→ Task objective: Copy the text of each of the entries below line for line, keeping every word and character unchanged, and leave the pictures out of your answer.
========================================================================
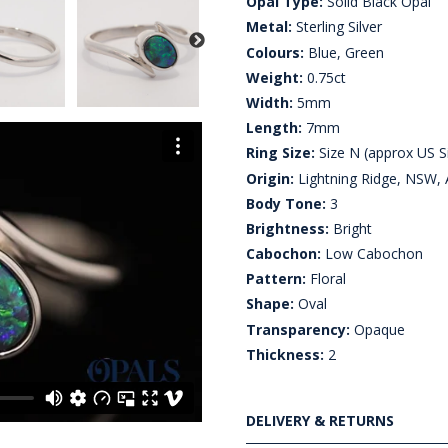
Opal Type:
Solid Black Opal
Metal:
Sterling Silver
Colours:
Blue, Green
Weight:
0.75ct
Width:
5mm
Length:
7mm
Ring Size:
Size N (approx US Si
Origin:
Lightning Ridge, NSW, A
Body Tone:
3
Brightness:
Bright
Cabochon:
Low Cabochon
Pattern:
Floral
Shape:
Oval
Transparency:
Opaque
Thickness:
2
DELIVERY & RETURNS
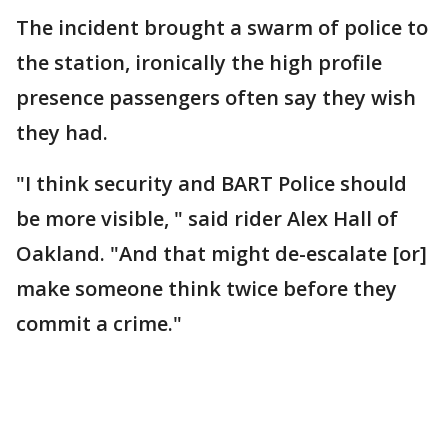
The incident brought a swarm of police to
the station, ironically the high profile
presence passengers often say they wish
they had.
"I think security and BART Police should
be more visible, " said rider Alex Hall of
Oakland. "And that might de-escalate [or]
make someone think twice before they
commit a crime."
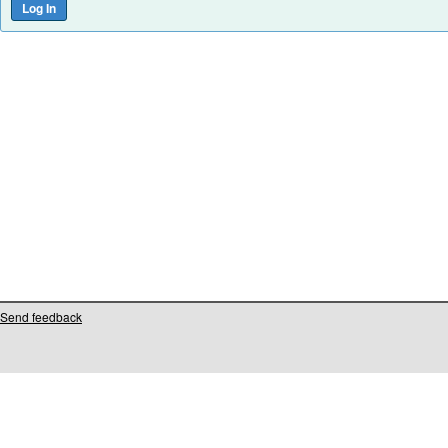
Send feedback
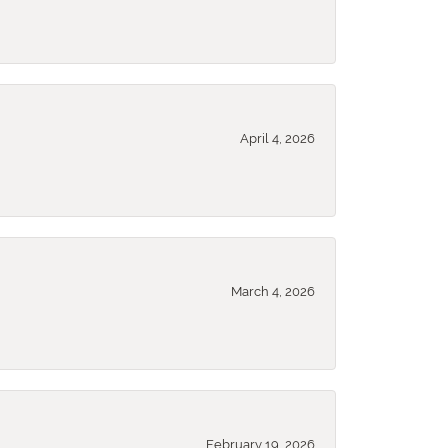
April 4, 2026
March 4, 2026
February 19, 2026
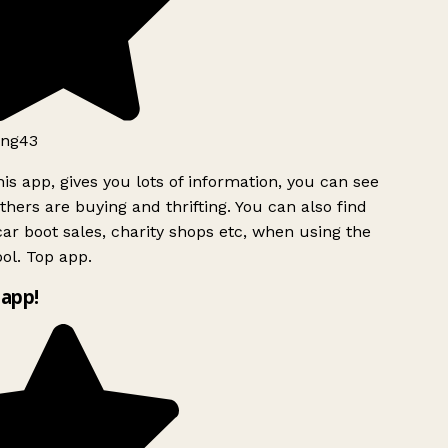
ng43
is app, gives you lots of information, you can see
hers are buying and thrifting. You can also find
ar boot sales, charity shops etc, when using the
ol. Top app.
app!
========================================================================
→ Answer section:
Opal Type:
Solid Black Opal
Metal:
Sterling Silver
Colours:
Blue, Green
Weight:
0.75ct
Width:
5mm
Length:
7mm
Ring Size:
Size N (approx US Si
Origin:
Lightning Ridge, NSW, A
Body Tone:
3
Brightness:
Bright
Cabochon:
Low Cabochon
Pattern:
Floral
Shape:
Oval
Transparency:
Opaque
Thickness:
2
DELIVERY & RETURNS
The incident brought a swarm of police to
the station, ironically the high profile
presence passengers often say they wish
they had.
"I think security and BART Police should
be more visible, " said rider Alex Hall of
Oakland. "And that might de-escalate [or]
make someone think twice before they
commit a crime."
Send feedback
April 4, 2026
March 4, 2026
February 19, 2026
ng43
is app, gives you lots of information, you can see
hers are buying and thrifting. You can also find
ar boot sales, charity shops etc, when using the
ol. Top app.
app!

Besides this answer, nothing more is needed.